This page provides guidelines to install and use the software of [1, 2, 3] for human activity recognition. Please contact me for any questions.


  1. Problem Overview
  2. Our Approach
  3. Download
  4. Installation
  5. How To Run
  6. Using Your Own Dataset

Problem Overview

Training a system to recognize human activities usually requires a large and correctly labeled dataset. However, labeling can be a very challenging task due to the following reasons:

  • Choosing the exact transition point between consecutive activities is hard (see Figure 1).
  • Some labels may be hard to discern. For example, in the case of occlusion.
  • The labeling tasks are usually distributed to multiple annotators, and the annotated labels may contradict each other.

Figure 1: The subject performs two activities, moving (green) and placing (blue). Labels of the first two and last two frames are easy to annotate. However, assigning labels for the frames between the two activities is purely based on personal preferences. Image source: CAD-120 dataset, Saxena’s lab, Cornell University. [4]

Our Approach

We solve the problem in three ways:

  • We propose a novel graphical model [2] which uses latent variable for modeling sub-level semantics of human activities, see Figure 2.
  • We introduce the idea of soft labeling [1], a method that allows labeling a single video segment with multiple choices. The name is defined in contrast to the hard assignment of a single label for each video segment.
  • We propose a novel loss function [1] to incorporate soft labeling for Max-Margin learning.

The proposed model was evaluated on the CAD-60 and CAD-120 datasets for comparing with the state-of-the-art approaches.

Figure 2: Visualization of the latent components. The columns are six activities and rows refer to the four latent components. Due to the limitation of space, here only 6 activities are illustrated. Image source: CAD-120 dataset, Saxena’s lab, Cornell University. [4]


The software can be downloaded from

$ git clone

Alternatively, you can download the zip file from


Install software dependencies (for libDAI)

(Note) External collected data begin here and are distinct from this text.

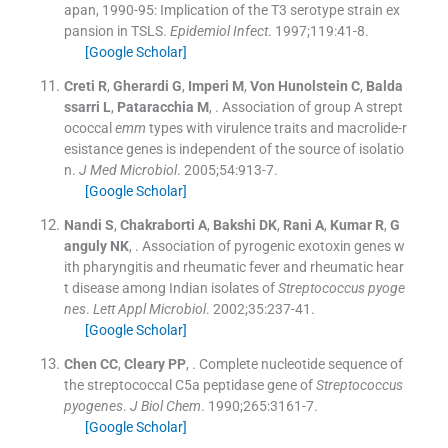
apan, 1990-95: Implication of the T3 serotype strain ex
pansion in TSLS.
Epidemiol Infect
. 1997;
119
:
41
-
8
.
[Google Scholar]
Creti
R
,
Gherardi
G
,
Imperi
M
,
Von Hunolstein
C
,
Balda
ssarri
L
,
Pataracchia
M
, .
Association of group A strept
ococcal
emm
types with virulence traits and macrolide-r
esistance genes is independent of the source of isolatio
n.
J Med Microbiol
. 2005;
54
:
913
-
7
.
[Google Scholar]
Nandi
S
,
Chakraborti
A
,
Bakshi
DK
,
Rani
A
,
Kumar
R
,
G
anguly
NK
, .
Association of pyrogenic exotoxin genes w
ith pharyngitis and rheumatic fever and rheumatic hear
t disease among Indian isolates of
Streptococcus pyoge
nes
.
Lett Appl Microbiol
. 2002;
35
:
237
-
41
.
[Google Scholar]
Chen
CC
,
Cleary
PP
, .
Complete nucleotide sequence of
the streptococcal C5a peptidase gene of
Streptococcus
pyogenes
.
J Biol Chem
. 1990;
265
:
3161
-
7
.
[Google Scholar]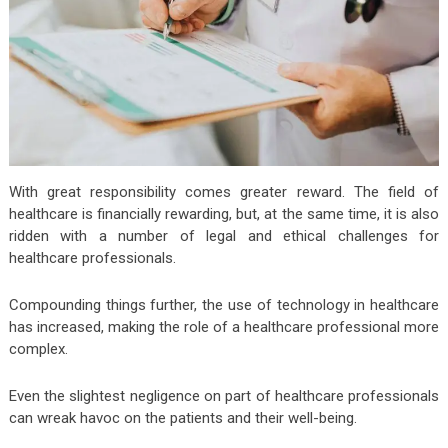
With great responsibility comes greater reward. The field of
healthcare is financially rewarding, but, at the same time, it is also
ridden with a number of legal and ethical challenges for
healthcare professionals.
Compounding things further, the use of technology in healthcare
has increased, making the role of a healthcare professional more
complex.
Even the slightest negligence on part of healthcare professionals
can wreak havoc on the patients and their well-being.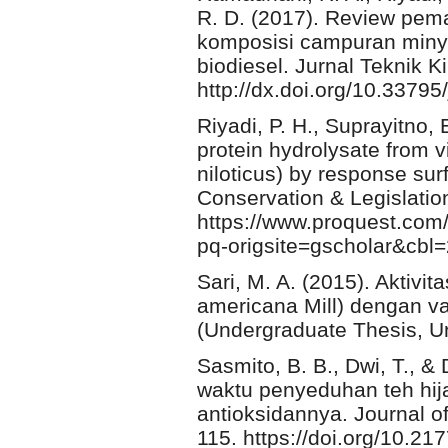
R. D. (2017). Review pema
komposisi campuran minya
biodiesel. Jurnal Teknik K
http://dx.doi.org/10.33795/
Riyadi, P. H., Suprayitno, E
protein hydrolysate from v
niloticus) by response su
Conservation & Legislatio
https://www.proquest.co
pq-origsite=gscholar&cbl
Sari, M. A. (2015). Aktivi
americana Mill) dengan va
(Undergraduate Thesis, U
Sasmito, B. B., Dwi, T., 
waktu penyeduhan teh hija
antioksidannya. Journal o
115. https://doi.org/10.21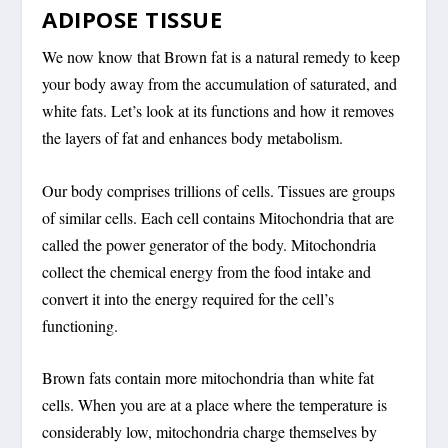
ADIPOSE TISSUE
We now know that Brown fat is a natural remedy to keep
your body away from the accumulation of saturated, and
white fats. Let’s look at its functions and how it removes
the layers of fat and enhances body metabolism.
Our body comprises trillions of cells. Tissues are groups
of similar cells. Each cell contains Mitochondria that are
called the power generator of the body. Mitochondria
collect the chemical energy from the food intake and
convert it into the energy required for the cell’s
functioning.
Brown fats contain more mitochondria than white fat
cells. When you are at a place where the temperature is
considerably low, mitochondria charge themselves by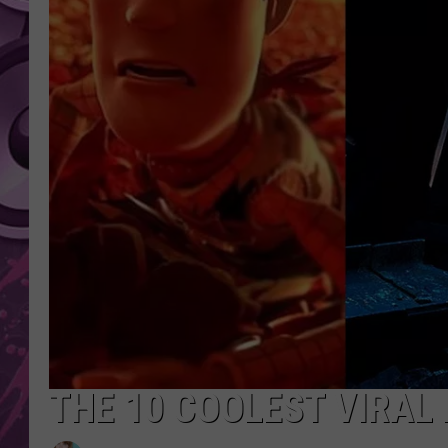
AMERICAN TOP 40 
SEACREST
THE 10 COOLEST VIRAL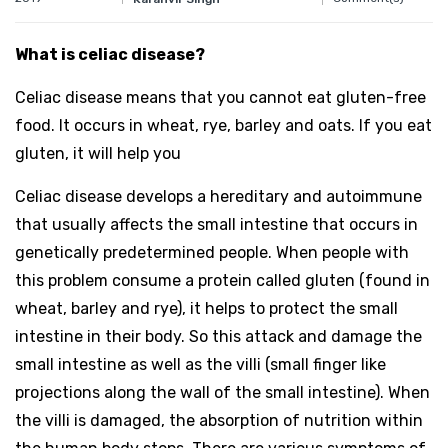
What is celiac disease?
Celiac disease means that you cannot eat gluten-free
food. It occurs in wheat, rye, barley and oats. If you eat
gluten, it will help you
Celiac disease develops a hereditary and autoimmune
that usually affects the small intestine that occurs in
genetically predetermined people. When people with
this problem consume a protein called gluten (found in
wheat, barley and rye), it helps to protect the small
intestine in their body. So this attack and damage the
small intestine as well as the villi (small finger like
projections along the wall of the small intestine). When
the villi is damaged, the absorption of nutrition within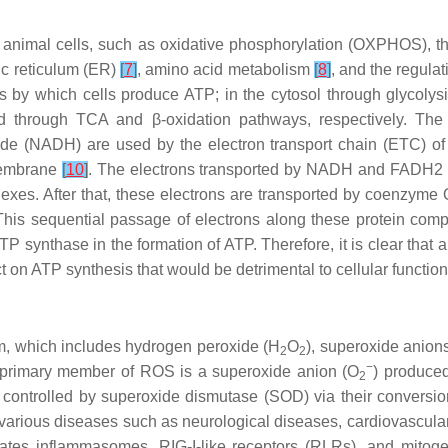
n animal cells, such as oxidative phosphorylation (OXPHOS), the 
ic reticulum (ER)
[
7
]
, amino acid metabolism
[
8
]
, and the regula
s by which cells produce ATP; in the cytosol through glycolys
d through TCA and β-oxidation pathways, respectively. The 
ide (NADH) are used by the electron transport chain (ETC) 
 membrane
[
10
]
. The electrons transported by NADH and FADH2 
xes. After that, these electrons are transported by coenzyme Q
his sequential passage of electrons along these protein comp
P synthase in the formation of ATP. Therefore, it is clear that
act on ATP synthesis that would be detrimental to cellular functio
, which includes hydrogen peroxide (H
O
), superoxide anion
2
2
−
e primary member of ROS is a superoxide anion (O
) produce
2
ntrolled by superoxide dismutase (SOD) via their conversion 
 various diseases such as neurological diseases, cardiovascula
vates inflammasomes, RIG-I-like receptors (RLRs), and mitoge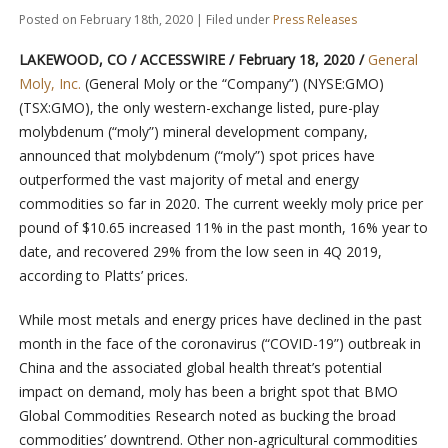
Posted on February 18th, 2020 | Filed under
Press Releases
LAKEWOOD, CO / ACCESSWIRE / February 18, 2020 /
General
Moly, Inc.
(General Moly or the “Company”) (NYSE:GMO)
(TSX:GMO), the only western-exchange listed, pure-play
molybdenum (“moly”) mineral development company,
announced that molybdenum (“moly”) spot prices have
outperformed the vast majority of metal and energy
commodities so far in 2020. The current weekly moly price per
pound of $10.65 increased 11% in the past month, 16% year to
date, and recovered 29% from the low seen in 4Q 2019,
according to Platts’ prices.
While most metals and energy prices have declined in the past
month in the face of the coronavirus (“COVID-19”) outbreak in
China and the associated global health threat’s potential
impact on demand, moly has been a bright spot that BMO
Global Commodities Research noted as bucking the broad
commodities’ downtrend. Other non-agricultural commodities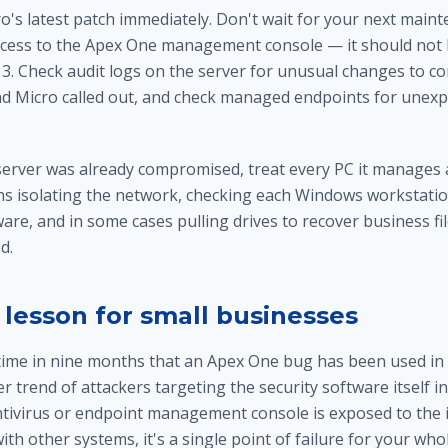
o's latest patch immediately. Don't wait for your next main
ccess to the Apex One management console — it should not
. 3. Check audit logs on the server for unusual changes to con
nd Micro called out, and check managed endpoints for unex
 server was already compromised, treat every PC it manages a
ns isolating the network, checking each
Windows workstatio
are, and in some cases pulling drives to
recover business fi
d.
 lesson for small businesses
 time in nine months that an Apex One bug has been used in 
er trend of attackers targeting the security software itself i
antivirus or endpoint management console is exposed to the 
ith other systems, it's a single point of failure for your wh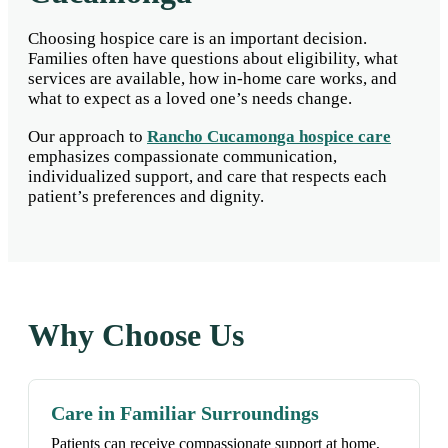
Choosing hospice care is an important decision.
Families often have questions about eligibility, what
services are available, how in-home care works, and
what to expect as a loved one’s needs change.
Our approach to
Rancho Cucamonga hospice care
emphasizes compassionate communication,
individualized support, and care that respects each
patient’s preferences and dignity.
Why Choose Us
Care in Familiar Surroundings
Patients can receive compassionate support at home,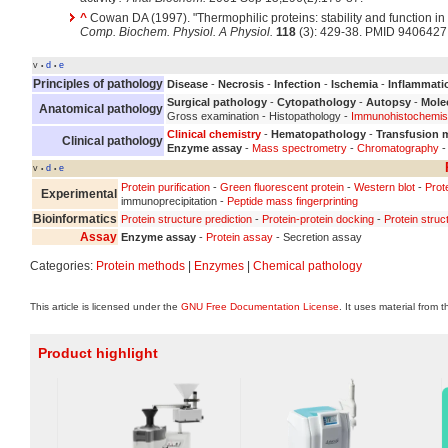
^
Cowan DA (1997). "Thermophilic proteins: stability and function i
Comp. Biochem. Physiol. A Physiol.
118
(3): 429-38. PMID 9406427
v
d
e
•
•
Principles of pathology
Disease
-
Necrosis
-
Infection
-
Ischemia
-
Inflammati
Surgical pathology
-
Cytopathology
-
Autopsy
-
Mole
Anatomical pathology
Gross examination - Histopathology -
Immunohistochemis
Clinical chemistry
-
Hematopathology
-
Transfusion 
Clinical pathology
Enzyme assay
-
Mass spectrometry
-
Chromatography
-
v
d
e
•
•
Protein purification
-
Green fluorescent protein
-
Western blot
-
Prot
Experimental
immunoprecipitation -
Peptide mass fingerprinting
Bioinformatics
Protein structure prediction
-
Protein-protein docking
-
Protein struc
Assay
Enzyme assay
-
Protein assay
- Secretion assay
Categories:
Protein methods
|
Enzymes
|
Chemical pathology
This article is licensed under the
GNU Free Documentation License
. It uses material from 
Product highlight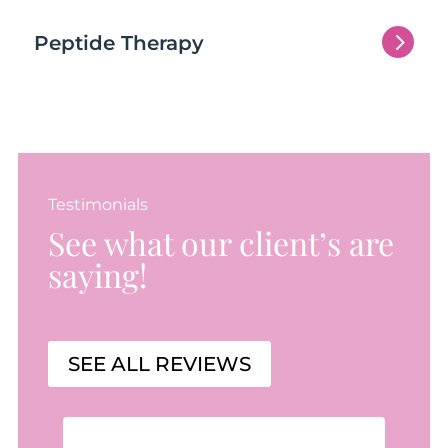
5
Peptide Therapy
Testimonials
See what our client’s are
saying!
SEE ALL REVIEWS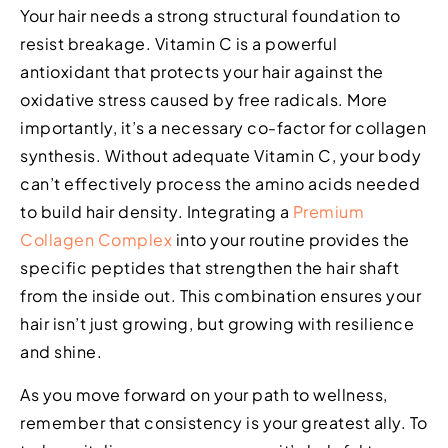
Your hair needs a strong structural foundation to
resist breakage. Vitamin C is a powerful
antioxidant that protects your hair against the
oxidative stress caused by free radicals. More
importantly, it’s a necessary co-factor for collagen
synthesis. Without adequate Vitamin C, your body
can’t effectively process the amino acids needed
to build hair density. Integrating a
Premium
Collagen Complex
into your routine provides the
specific peptides that strengthen the hair shaft
from the inside out. This combination ensures your
hair isn’t just growing, but growing with resilience
and shine.
As you move forward on your path to wellness,
remember that consistency is your greatest ally. To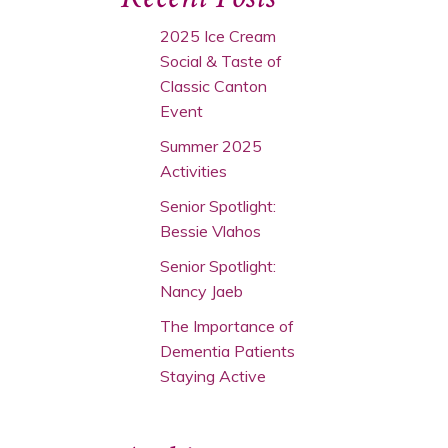
2025 Ice Cream
Social & Taste of
Classic Canton
Event
Summer 2025
Activities
Senior Spotlight:
Bessie Vlahos
Senior Spotlight:
Nancy Jaeb
The Importance of
Dementia Patients
Staying Active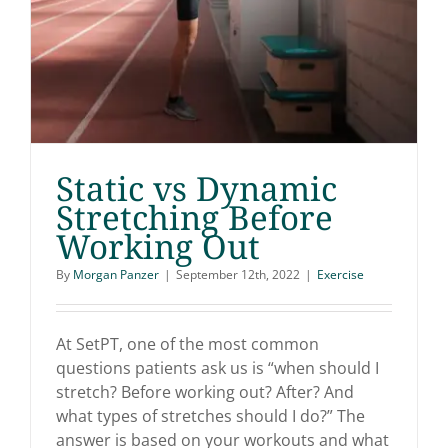
Static vs Dynamic
Stretching Before
Working Out
Static vs Dynamic
By
Morgan Panzer
|
September 12th, 2022
|
Exercise
Stretching Before
Working Out
At SetPT, one of the most common
questions patients ask us is “when should I
stretch? Before working out? After? And
what types of stretches should I do?” The
answer is based on your workouts and what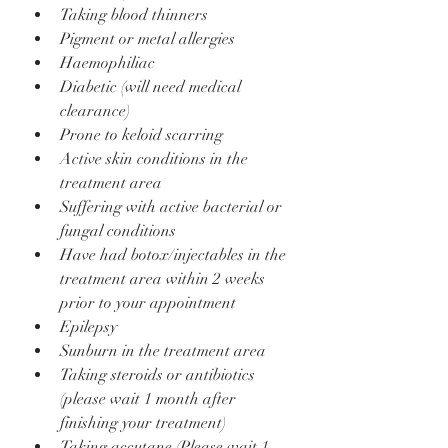
Taking blood thinners
Pigment or metal allergies
Haemophiliac
Diabetic (will need medical 
clearance)
Prone to keloid scarring
Active skin conditions in the 
treatment area
Suffering with active bacterial or 
fungal conditions
Have had botox/injectables in the 
treatment area within 2 weeks 
prior to your appointment
Epilepsy
Sunburn in the treatment area
Taking steroids or antibiotics 
(please wait 1 month after 
finishing your treatment)
Taking accutane (Please wait 1 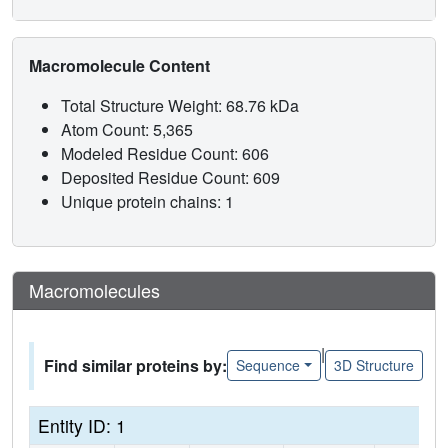
Macromolecule Content
Total Structure Weight: 68.76 kDa
Atom Count: 5,365
Modeled Residue Count: 606
Deposited Residue Count: 609
Unique protein chains: 1
Macromolecules
|
Find similar proteins by:
Sequence
3D Structure
Entity ID: 1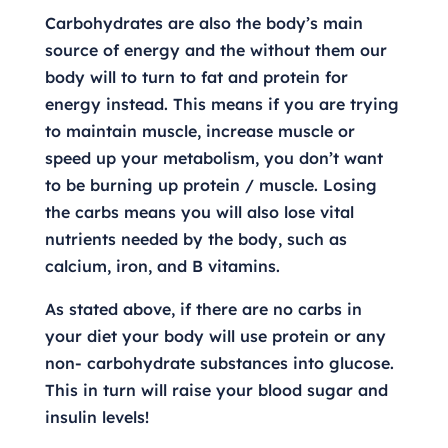
Carbohydrates are also the body’s main
source of energy and the without them our
body will to turn to fat and protein for
energy instead. This means if you are trying
to maintain muscle, increase muscle or
speed up your metabolism, you don’t want
to be burning up protein / muscle. Losing
the carbs means you will also lose vital
nutrients needed by the body, such as
calcium, iron, and B vitamins.
As stated above, if there are no carbs in
your diet your body will use protein or any
non- carbohydrate substances into glucose.
This in turn will raise your blood sugar and
insulin levels!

$ sudo apt-get install g++ make graphviz libboost-dev libboost-graph-dev libboost-program-options-dev libboost-test-dev libgmp-dev

To compile the software, make sure MATLAB_ROOT_FOLDER/bin is added to the system path.
Compilation of the software is rather simple. Go to the activity_recognition folder and run

$ make

This compiles the required packages libDAI and SVMStruct into two mex functions

  • libDAI generates inference/libdai/doinference.mexa64. The file is used as the inference engine, which predicts the states of the nodes based on a given factor graph.
  • SVMStruct generates svm-struct-matlab-1.2/svm_struct_learn.mexa64. The file is used to learn parameters of the graphical model using Structured SVM.

How To Run

For a quick demo with the pre-trained model, open Matlab and run

>> example_test

For learning a new model, run

>> example_training

More descriptions about the arguments can be found in example_training.m.

Using Your Own Dataset

If you would like to apply the software to other datasets, you need to modify two files

  1. Modify the data loading function CAD120/load_CAD120.m. The function loads the CAD-120 dataset and return with proper format for the learning framework. The function is called inside the main loop of activity_recognition_demo.m. You can replace it CAD120/load_CAD120.m with any customized function that can load your own data. In CAD120/load_CAD120.m you can find more detailed description on how to format the data.
  2. Modify the constant numStateY in the script learning_CAD120.m. The constant specifies the total number of activities to be recognized. The value for the CAD-120 dataset is set to 10.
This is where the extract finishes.